Years ago I knew a guy who wouldn’t wear his hip pads when playing football. He thought it made him run faster. Then one game he was tacked hard and he got a huge bruise on his hip that put him out for two games. He learned the hard way that all of the equipment was important. From then on, he wore hip pads.
In Ephesians 6:11 the Apostle Paul exhorts us to “Put on the whole armor of God” to stand against the wiles of the devil. Paul wrote this Epistle while in prison in Rome, where the Bible says he was actually chained to a Roman soldier. As he wrote these words, I can imagine him glancing over at the soldier all decked out in the Roman armor – the protective gear on his legs and midsection, the breastplate like a bulletproof vest, the special shoes and shin guards, the characteristic Roman helmet, the shield and the sword. It was the perfect picture of a soldier prepared to meet the enemy. So he wrote, “put on the whole armor of God.” It was a great illustration.

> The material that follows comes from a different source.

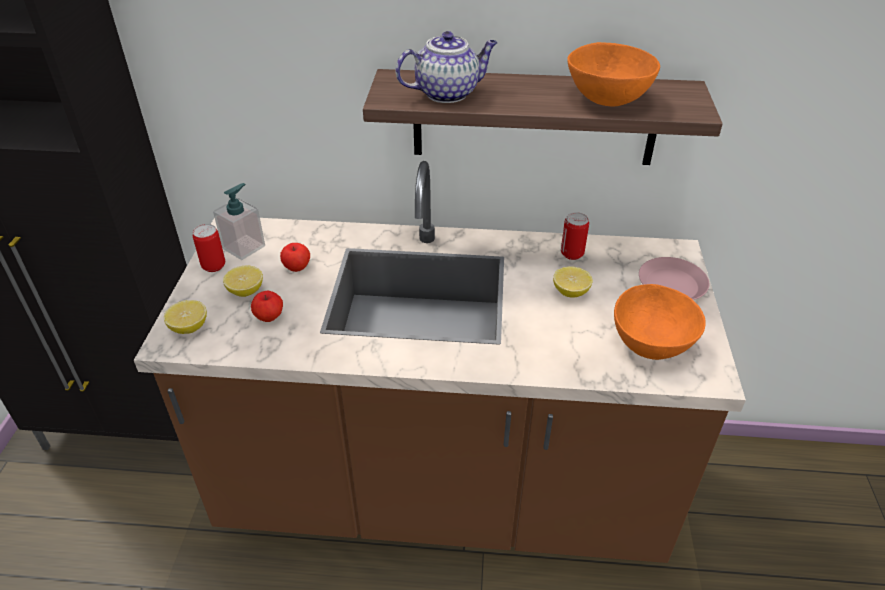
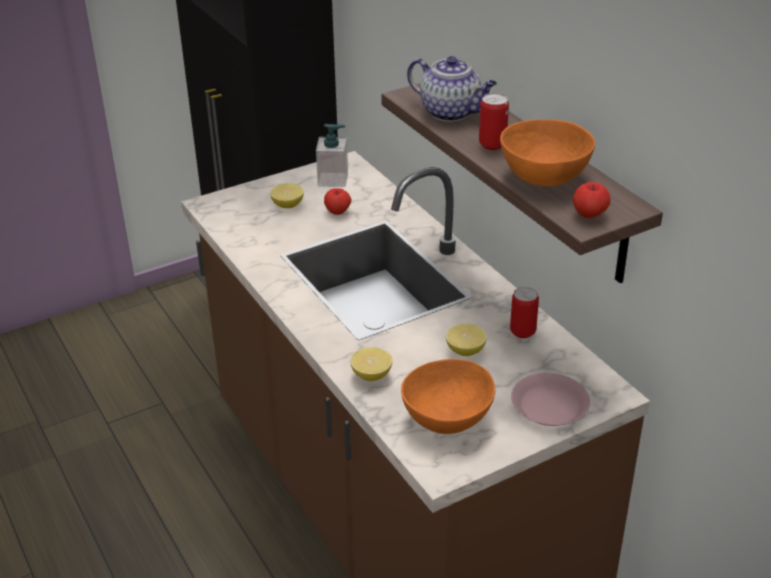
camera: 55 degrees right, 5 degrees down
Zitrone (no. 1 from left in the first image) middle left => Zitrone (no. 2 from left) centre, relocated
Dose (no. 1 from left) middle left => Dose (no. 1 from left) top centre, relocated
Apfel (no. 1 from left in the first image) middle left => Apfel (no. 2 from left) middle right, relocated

The phrase “whole armor” is actually one word in the Greek text. It’s the word panoplia, from which we get our English word “panoply” – something forming a protective covering.
In Paul’s day it was a reference to the full armor of a heavily-armed soldier. Actually, it’s a compound word with the word “all, or whole” attached to the word for “weapon, or instrument of war.” It has the idea of being completely covered and ready for battle. It’s having on “the whole armor.”
Now it seems to me that you and I need to know each piece of this armor so that we don’t leave anything out as we put it on. Achilles’ heel was one place he was not protected, and that’s the very place he was wounded. So, don’t make the same mistake! Put on the “whole armor of God.”
Hey! The spiritual battle is real, and Satan is a cunning enemy. Don’t be unprepared!